Copy the data below exactly. Any pictures in it should be omitted.

• _Provided data_:
--*--
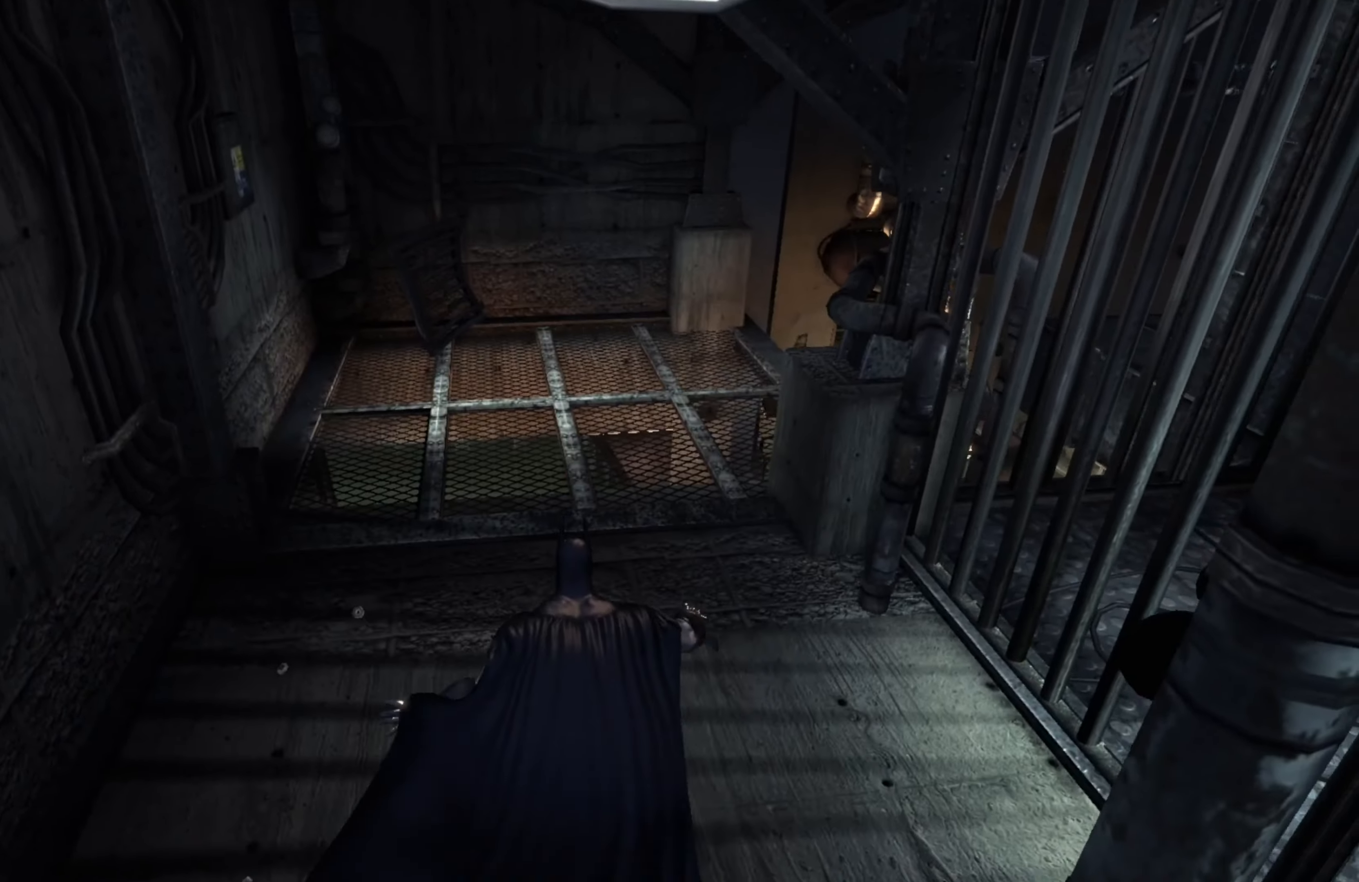
{"buttons": [], "left_stick": "center", "right_stick": "center", "events": [[440, "right_stick", "center"]]}
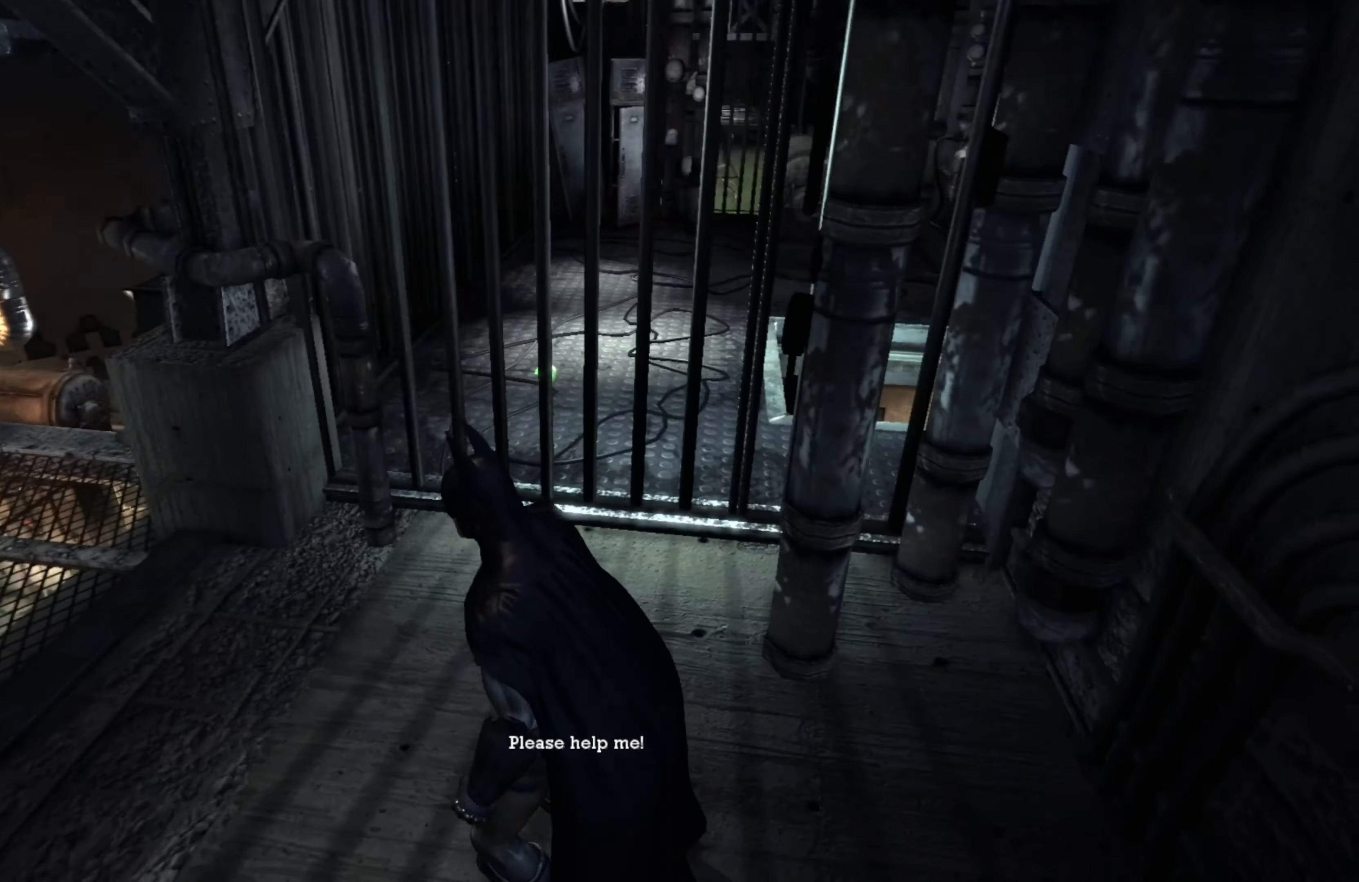
{"buttons": ["L1"], "left_stick": "center", "right_stick": "center", "events": [[380, "L1", "down"]]}
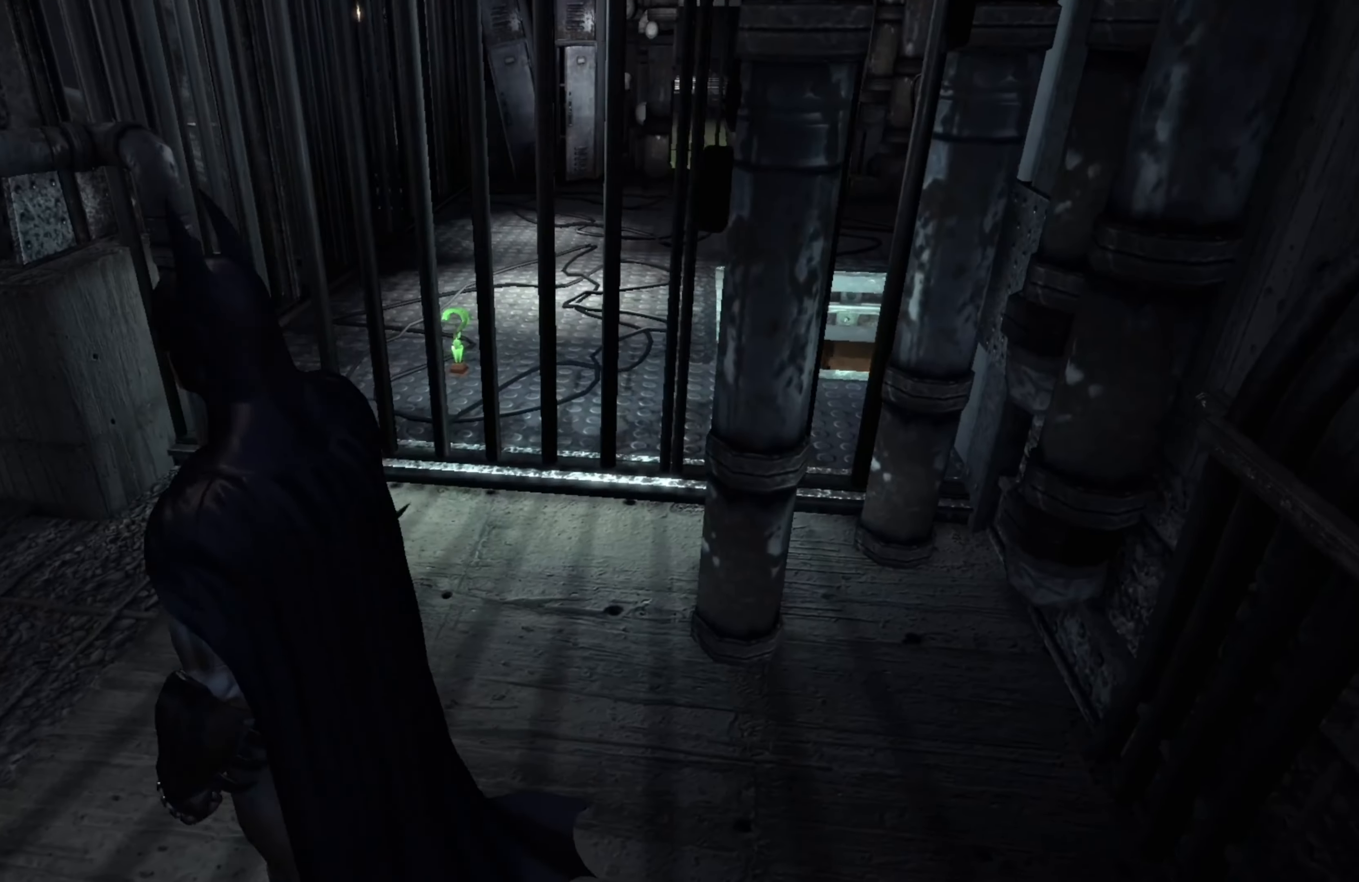
{"buttons": [], "left_stick": "center", "right_stick": "right", "events": [[60, "L1", "up"], [300, "right_stick", "right"]]}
--*--
• _Response for this exercise_:
{"buttons": [], "left_stick": "center", "right_stick": "center", "events": [[440, "right_stick", "center"]]}
{"buttons": ["L1"], "left_stick": "center", "right_stick": "center", "events": [[380, "L1", "down"]]}
{"buttons": [], "left_stick": "center", "right_stick": "right", "events": [[60, "L1", "up"], [300, "right_stick", "right"]]}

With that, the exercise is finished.